The prediction models showed a great variety in number and type of variables. The numbers varied from 1 (22–24) to 65 (25). A total of 249 different variables were used in 117 models. An OR/HR was for 140 variables; no OR/HR, therefore, was mentioned for 109 variables. Most models used a combination of demographic, clinical, and easily obtainable data to achieve the highest predictive power. The most frequently used variables, along with the number of times used in the different models, and their predictive power, are shown in Table 1.

Table 2 summarizes the value of the strongest predictor variables used most frequently measured by the z-score of OR and HR. The predictive value of predictor variables for CHF; ADHF; and for mortality, mortality or HF hospitalization, or HF hospitalization models are presented in the Online Appendix.

The most frequently used variables with the highest predictive values were blood urea nitrogen and sodium. There were 3 variables with a high predictive value of both OR and HR: sodium; blood urea nitrogen; and systolic blood pressure. Cancer, arterial pH, and renal failure were highly predictive in case-control studies, but not in prognostic cohort studies (high OR, but low or no HR). The opposite situation was seen with ejection fraction and (N-terminal pro) B-type natriuretic peptide, which were found to be highly prognostic in cohort studies but not in case-control studies. In the ADHF models, the strongest predictor variable was HF admissions.

Hierarchical clustering was performed on the prediction variables of the various models to identify subgroups of similar models. The subgroups created by the hierarchical clustering are presented in Figure 1. There were 4 subgroups of models that incorporated more than 5 models. The largest subgroup (purple) consisted of models using relatively few predictor variables. Variables used vary between these models; age, sodium, and systolic blood pressure were the 3 most common variables used.

A second subgroup (red) consisted of models on the basis of the Seattle Heart Failure Model. These models used the Seattle Heart Failure Model with addition of 1 or 2 predictor variables. The green subgroup contained models using medication (beta-blocking agents), glomerular filtration rate, left ventricular ejection fraction, and New York Heart Association functional class as predictor variables. The blue subgroup contained models that used such clinical variables as renal failure, weight, blood pressure, and body mass index, as distinct prediction variables different from the green and the other clusters.
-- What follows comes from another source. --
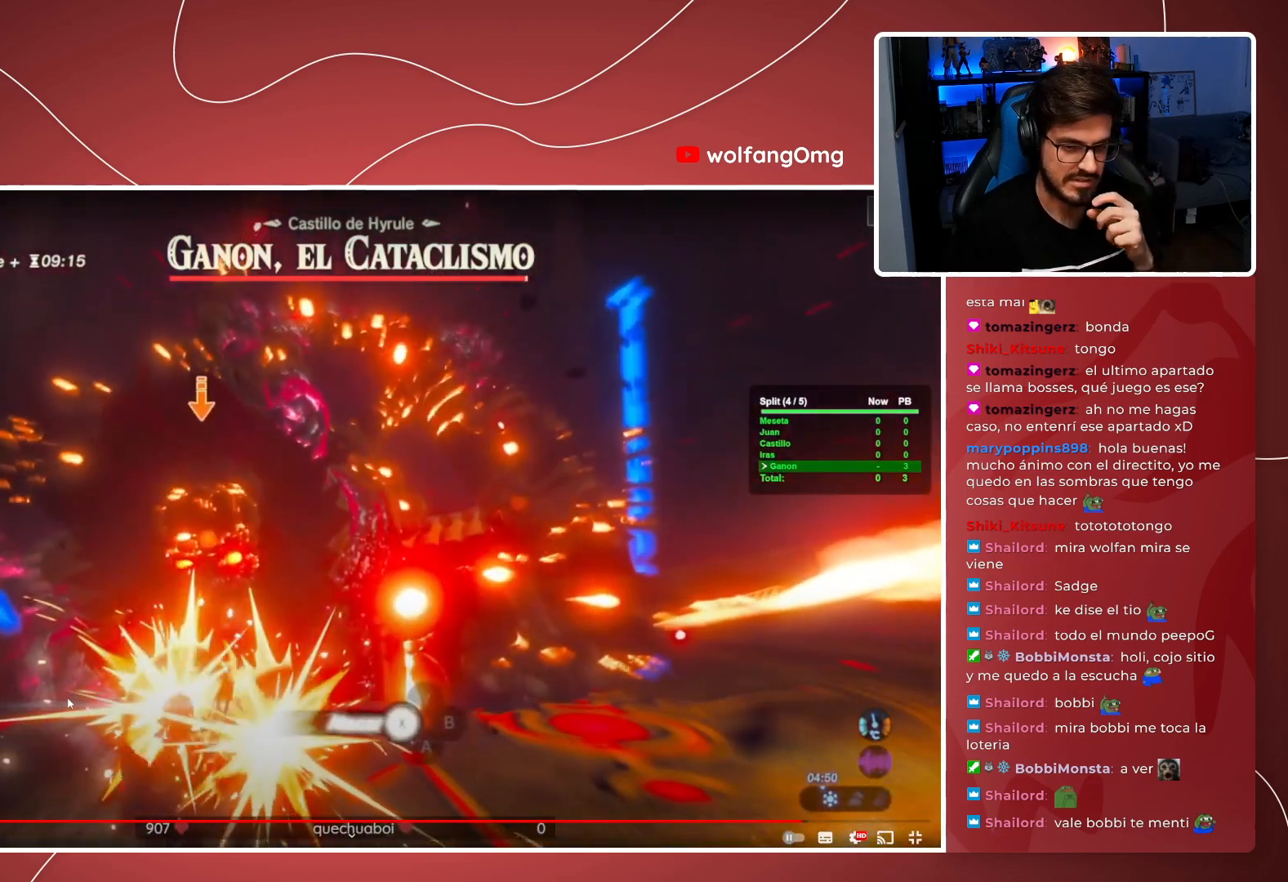
{"buttons": ["X", "L2"], "left_stick": "center", "right_stick": "center", "events": [[17, "X", "up"], [117, "X", "down"], [200, "X", "up"], [283, "X", "down"], [383, "X", "up"], [467, "X", "down"]]}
### Meta-analysis of the predictive value for mortality and HF hospitalization

There were 260 C-statistic values reported for 103 models: 181 comprised models predicting mortality; 32 were for HF hospitalization; and 47 for mortality or HF hospitalization.
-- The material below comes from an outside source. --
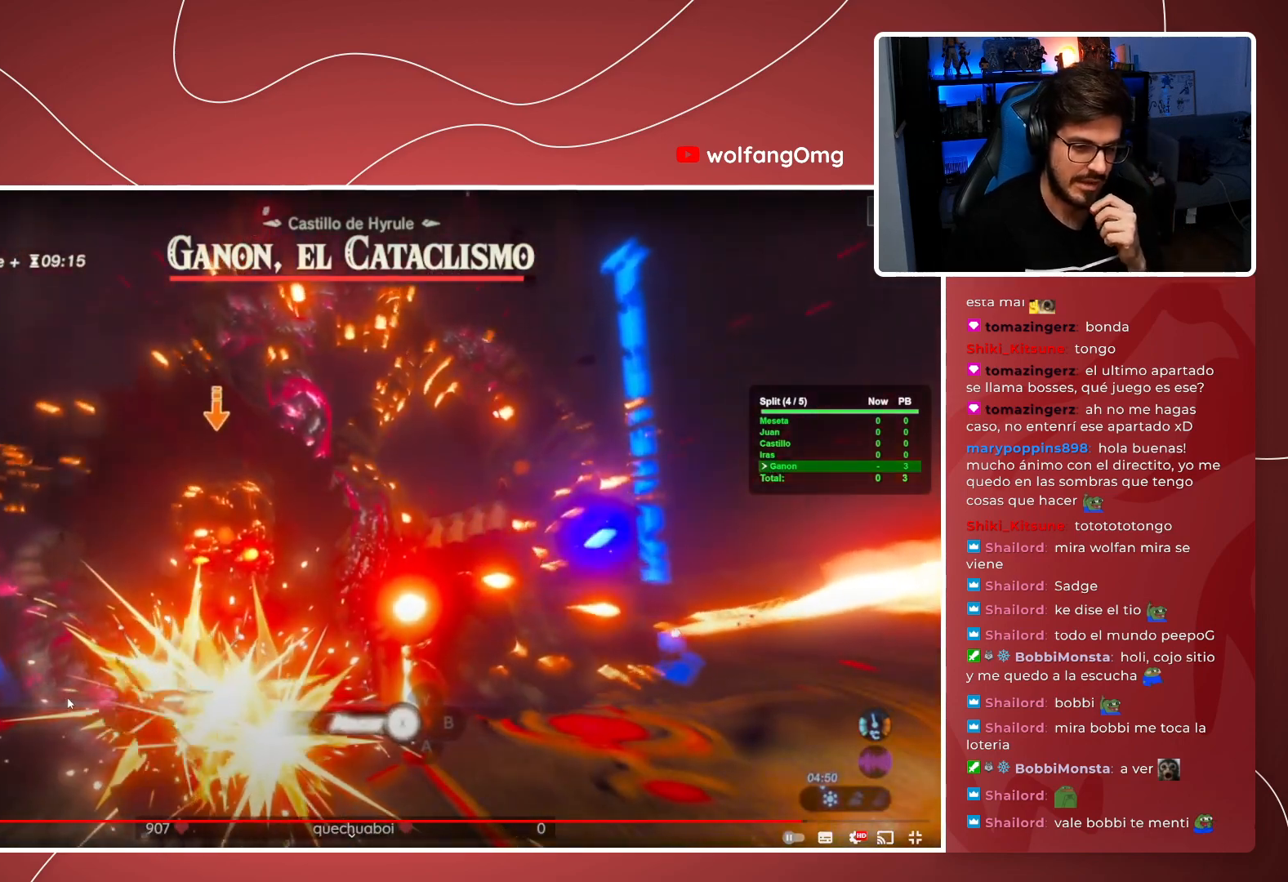
{"buttons": ["L2"], "left_stick": "center", "right_stick": "center", "events": [[67, "X", "up"], [150, "X", "down"], [250, "X", "up"], [333, "X", "down"], [417, "X", "up"]]}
There were more C-statistic values reported than there were models; 14 models were validated more than once (up to 15×). Eight models to predict mortality were also validated in predicting HF hospitalization. Although models were validated multiple times, and 79% of the C-statistic values were the result of derivation models, 69 models were as yet not validated in separate patient cohorts.

The highest C-statistic value (0.9) was achieved by Selker et al. (26) who used multivariable logistic regression to predict in-hospital mortality in patients with CHF. The lowest C-statistic value (0.52) was found in the multivariate model of Yamokoski et al. (21) (model 41 [21]) predicting 6-month HF hospitalization. This value was lower than the C-statistic values of the subjective prediction for HF hospitalization by physicians and nurses (0.579 and 0.566, respectively) in the same paper.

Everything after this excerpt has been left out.